Arciszewo is a village in the administrative district of Gmina Pruszcz Gdański, within Gdańsk County, Pomeranian Voivodeship, in northern Poland.

== History ==
The territory became part of the emerging Polish state under Mieszko I in the 10th century. From the 14th century, it was occupied by the Teutonic Order. In 1454, it was reincorporated into the Kingdom of Poland by King Casimir IV Jagiellon, with the Teutonic Order renouncing claims in 1466. It was administratively located in the Pomeranian Voivodeship in the province of Royal Prussia in the Greater Poland Province of Poland. Polish names of the village were Arciszewo and Arczewo.

In 1772, in the course of the First Partition of Poland Arciszewo became part of the Kingdom of Prussia. Arciszewo (Artschau) then formed a manorial ward in the newly founded Kreis Dirschau. On partitioning Dirschau District into smaller districts in 1818, Artschau became part of the new Danzig-Land District in the Danzig Region within West Prussia. In 1871 Artschau, like all of Prussia, became part of Germany. In 1887, on partitioning Danzig-Land, Artschau became part of the new Danzig Heights District. In 1910 Artschau counted 103 inhabitants.

Following the provisions of the Treaty of Versailles, the Artschau manorial ward, together with most of the Danzig Heights District, became part of the Free City of Danzig, a League of Nations mandate in customs union with Poland, in January 1920, more than a year after World War I. In 1929, when the Senate of Danzig dissolved all manorial wards, assigning them to one or more adjacent municipalities or transforming them into municipalities of their own, Artschau merged with other manorial wards in the new municipality of Straschin-Prangschin.

After the German and Soviet Invasion of Poland, in 1939 Nazi Germany annexed the mandated Danzig area in a unilateral act, not recognised under international law, and merged Artschau in the new Danzig-West Prussia, an occupational authority not recognised under international law. Artschau became part of the new occupational Rural district of Danzig for the period until the end of World War II.

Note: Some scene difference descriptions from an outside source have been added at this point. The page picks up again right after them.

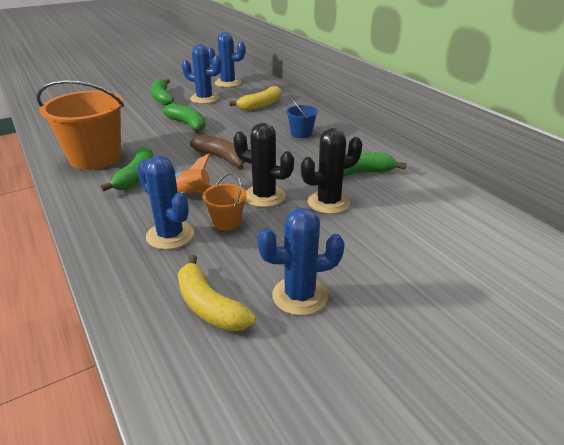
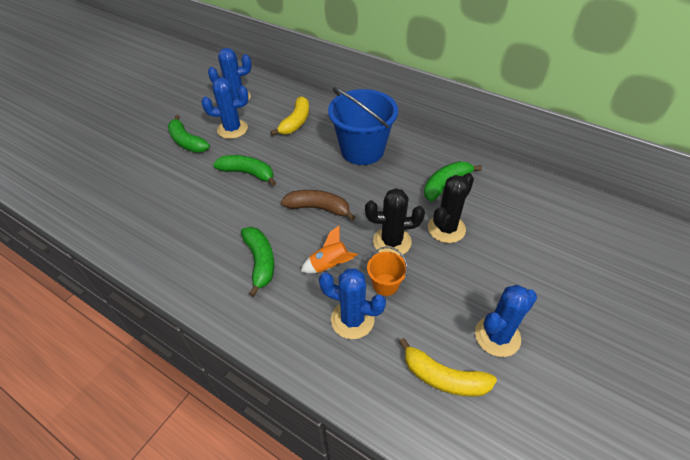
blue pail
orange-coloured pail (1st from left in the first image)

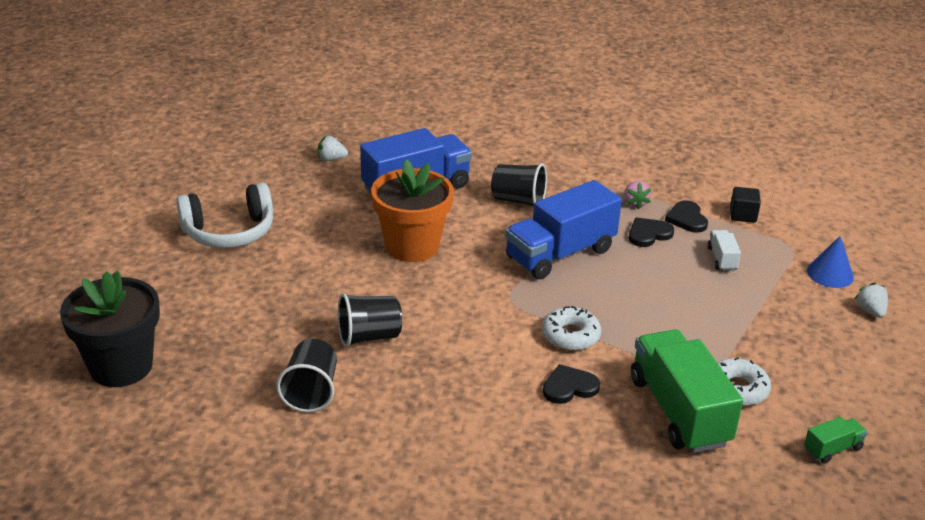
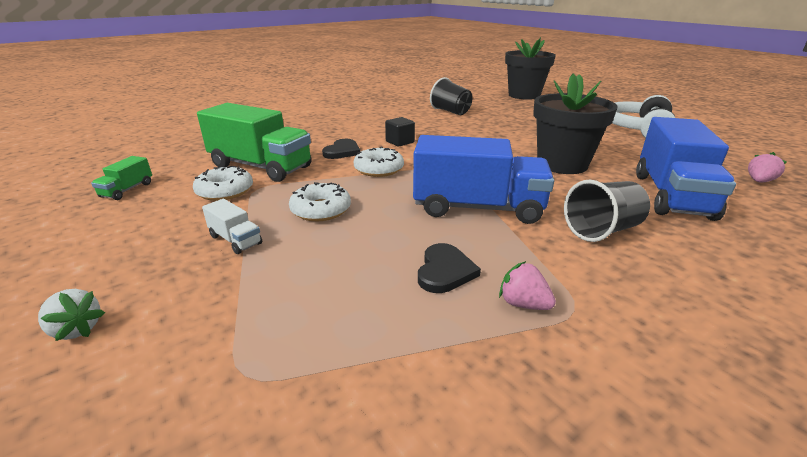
snow-white truck
snow-white donut (2nd from left)
black cube
blue truck (1st from left)
black plant pot (2nd from left)
rosy strawberry (2nd from left)
black beaker (2nd from left in the first image)
black heart shape (3rd from left in the first image)
blue cone shape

By the end of the war, in early 1945, the Red Army conquered and occupied the area. In summer 1945, following the provisions of the Potsdam Agreement, the Soviet occupation forces handed over Artschau, like all of the mandated Danzig territory, to Polish forces. The Polish administration renamed Artschau back to its historic Polish name Arciszewo. As far as mandate Danzig nationals of German ethnicity had not fled the Soviet invasion, most of them were expelled in the following years in accordance with the Potsdam Agreement.